End of Khilafat Agitation

  • Very soon the Khilafat, question also lost relevance. The people of Turkey rose up under the leadership of Mustafa Kamal Pasha and, in November 1922, deprived the Sultan of his political power.

  • Kamal Pasha took many measures to modernize Turkey and to make it a secular state. He abolished the Caliphate (or the institution of the Caliph) and separated the state from religion by eliminating Islam from the Constitution.

  • Kamal Pasha nationalized education, granted women extensive rights, introduced legal codes based on European models, and took steps to develop agriculture and to introduce modern industries. All these steps broke the back of the Khilafat agitation.
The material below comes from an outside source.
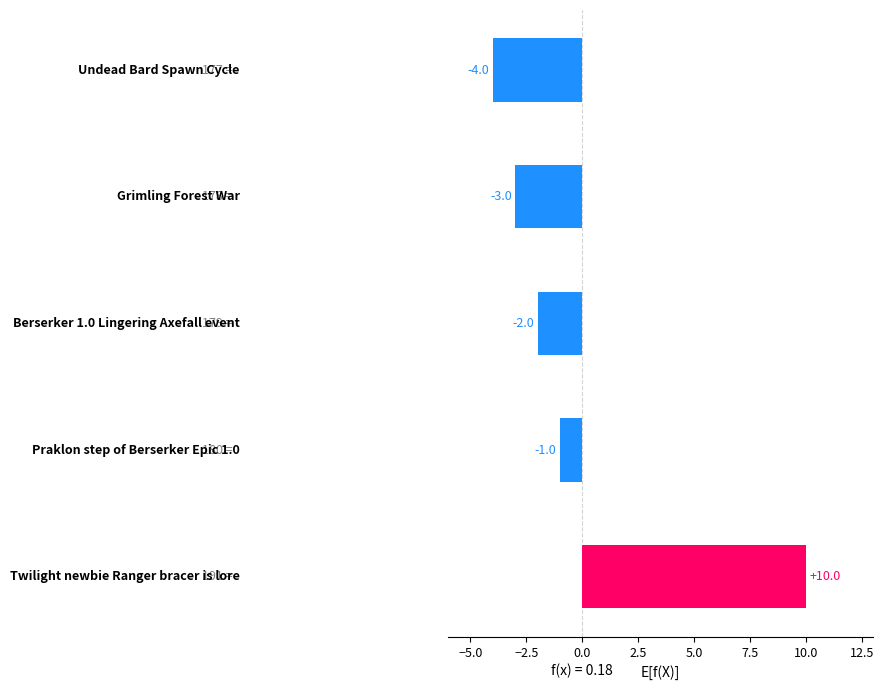

Reading top to bottom, what are all the values shown in this chart?

-4	-3	-2	-1	10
  • In December 1922, Chittaranjan Das and Motilal Nehru formed the Congress-Khilafat Swaraj Party; Das as president and Motilal Nehru as one of the secretaries.

  • The communal elements took advantage of the situation to propagate their views and after 1923, the country was repeatedly plunged into communal riots.

  • The Muslim League and the Hindu Mahasabha, which was founded in December 1917, once again became active. The result was that the growing feeling that all people were Indians first received a set-back.

  • The Swarajist Party, whose main leaders, Motilal Nehru and Das, were staunch nationalists, was split by communalism.

  • A group known as “responsivists” including Madan Mohan Malviya, Lala Lajpat Rai, and N. C. Kelkar, offered cooperation to the Government so that the socalled Hindu interests might be safeguarded.

  • In September 1924, Gandhiji went on 21 days fast at Maulana Mohammed Ali’s house in Delhi to do penance for the inhumanity revealed in the communal riots. But his efforts were of little avail.